Scan the records below, and wherever a line has the word "required", pull it out.

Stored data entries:
________________________
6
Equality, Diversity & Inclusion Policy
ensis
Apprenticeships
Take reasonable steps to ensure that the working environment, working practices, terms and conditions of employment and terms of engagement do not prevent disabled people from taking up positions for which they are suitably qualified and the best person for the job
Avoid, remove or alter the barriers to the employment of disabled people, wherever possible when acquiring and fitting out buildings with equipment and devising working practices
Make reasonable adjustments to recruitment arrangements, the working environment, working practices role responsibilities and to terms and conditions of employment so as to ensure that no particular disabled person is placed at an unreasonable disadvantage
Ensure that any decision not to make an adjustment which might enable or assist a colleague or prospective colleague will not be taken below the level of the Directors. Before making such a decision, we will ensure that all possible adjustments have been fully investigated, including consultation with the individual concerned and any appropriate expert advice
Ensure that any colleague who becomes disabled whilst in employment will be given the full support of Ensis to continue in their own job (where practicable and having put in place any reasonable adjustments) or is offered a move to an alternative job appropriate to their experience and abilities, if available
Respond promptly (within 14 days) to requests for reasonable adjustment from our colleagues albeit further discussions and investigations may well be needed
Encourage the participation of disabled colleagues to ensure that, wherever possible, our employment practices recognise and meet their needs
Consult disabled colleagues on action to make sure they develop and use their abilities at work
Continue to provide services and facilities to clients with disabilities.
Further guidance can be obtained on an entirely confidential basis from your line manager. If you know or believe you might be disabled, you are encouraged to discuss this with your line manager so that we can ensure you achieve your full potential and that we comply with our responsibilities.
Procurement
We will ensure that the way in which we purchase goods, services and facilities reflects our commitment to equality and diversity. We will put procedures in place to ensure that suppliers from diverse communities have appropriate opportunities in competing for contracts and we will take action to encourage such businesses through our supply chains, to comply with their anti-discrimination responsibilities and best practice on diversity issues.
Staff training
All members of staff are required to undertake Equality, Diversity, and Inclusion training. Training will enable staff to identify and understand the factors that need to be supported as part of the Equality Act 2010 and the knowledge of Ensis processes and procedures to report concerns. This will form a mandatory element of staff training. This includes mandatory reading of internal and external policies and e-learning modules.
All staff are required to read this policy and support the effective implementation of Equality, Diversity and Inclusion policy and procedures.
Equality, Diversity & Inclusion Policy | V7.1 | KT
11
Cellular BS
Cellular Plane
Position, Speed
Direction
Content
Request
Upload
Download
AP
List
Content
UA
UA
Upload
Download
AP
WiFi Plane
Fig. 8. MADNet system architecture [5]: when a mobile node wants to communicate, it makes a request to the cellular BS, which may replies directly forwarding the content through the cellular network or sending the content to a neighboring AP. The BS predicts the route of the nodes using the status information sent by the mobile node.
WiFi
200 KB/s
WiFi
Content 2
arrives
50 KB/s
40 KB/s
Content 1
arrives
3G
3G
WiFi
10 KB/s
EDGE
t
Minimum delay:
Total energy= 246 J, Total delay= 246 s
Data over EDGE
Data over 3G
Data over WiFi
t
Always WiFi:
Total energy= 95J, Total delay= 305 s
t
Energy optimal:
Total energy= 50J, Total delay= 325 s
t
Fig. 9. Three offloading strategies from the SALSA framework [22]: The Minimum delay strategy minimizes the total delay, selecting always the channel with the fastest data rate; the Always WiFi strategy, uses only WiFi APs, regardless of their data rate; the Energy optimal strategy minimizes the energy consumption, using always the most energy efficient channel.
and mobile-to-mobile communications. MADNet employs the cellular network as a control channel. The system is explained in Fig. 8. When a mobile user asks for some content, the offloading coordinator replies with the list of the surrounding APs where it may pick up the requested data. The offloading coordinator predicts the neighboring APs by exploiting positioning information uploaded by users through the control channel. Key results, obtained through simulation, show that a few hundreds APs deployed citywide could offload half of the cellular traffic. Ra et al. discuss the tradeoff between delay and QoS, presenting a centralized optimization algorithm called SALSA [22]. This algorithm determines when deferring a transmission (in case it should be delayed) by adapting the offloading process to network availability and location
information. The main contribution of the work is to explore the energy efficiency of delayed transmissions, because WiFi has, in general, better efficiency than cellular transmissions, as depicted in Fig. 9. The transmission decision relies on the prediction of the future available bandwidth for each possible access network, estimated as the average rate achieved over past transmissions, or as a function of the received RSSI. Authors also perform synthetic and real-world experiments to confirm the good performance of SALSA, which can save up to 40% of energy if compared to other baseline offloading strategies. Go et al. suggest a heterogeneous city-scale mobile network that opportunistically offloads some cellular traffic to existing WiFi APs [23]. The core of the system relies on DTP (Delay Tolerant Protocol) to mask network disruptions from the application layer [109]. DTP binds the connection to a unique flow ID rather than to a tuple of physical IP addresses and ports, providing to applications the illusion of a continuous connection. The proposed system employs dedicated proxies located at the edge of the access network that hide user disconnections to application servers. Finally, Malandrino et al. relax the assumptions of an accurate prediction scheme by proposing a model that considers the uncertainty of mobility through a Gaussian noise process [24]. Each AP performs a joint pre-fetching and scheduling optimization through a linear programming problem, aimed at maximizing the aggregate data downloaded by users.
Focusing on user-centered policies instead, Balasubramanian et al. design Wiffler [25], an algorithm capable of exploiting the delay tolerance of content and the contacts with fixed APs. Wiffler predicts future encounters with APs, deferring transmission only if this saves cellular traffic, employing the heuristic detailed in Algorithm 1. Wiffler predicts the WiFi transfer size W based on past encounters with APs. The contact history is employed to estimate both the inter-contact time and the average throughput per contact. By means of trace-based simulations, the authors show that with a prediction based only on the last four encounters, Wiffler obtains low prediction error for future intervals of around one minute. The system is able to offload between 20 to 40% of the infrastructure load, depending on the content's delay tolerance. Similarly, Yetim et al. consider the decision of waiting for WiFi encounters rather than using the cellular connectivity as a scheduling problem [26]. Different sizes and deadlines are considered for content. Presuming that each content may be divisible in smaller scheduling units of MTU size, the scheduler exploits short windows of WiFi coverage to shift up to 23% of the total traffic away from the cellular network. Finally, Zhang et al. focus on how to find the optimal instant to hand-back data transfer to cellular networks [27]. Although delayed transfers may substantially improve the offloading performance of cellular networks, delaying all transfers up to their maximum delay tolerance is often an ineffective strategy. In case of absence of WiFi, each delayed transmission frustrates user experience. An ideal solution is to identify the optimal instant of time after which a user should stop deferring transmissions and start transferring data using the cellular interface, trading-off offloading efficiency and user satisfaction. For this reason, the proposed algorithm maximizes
________________________
• [Task solution]:
All members of staff are required to undertake Equality, Diversity, and Inclusion training. Training will enable staff to identify and understand the factors that need to be supported as part of the Equality Act 2010 and the knowledge of Ensis processes and procedures to report concerns. This will form a mandatory element of staff training. This includes mandatory reading of internal and external policies and e-learning modules.
All staff are required to read this policy and support the effective implementation of Equality, Diversity and Inclusion policy and procedures.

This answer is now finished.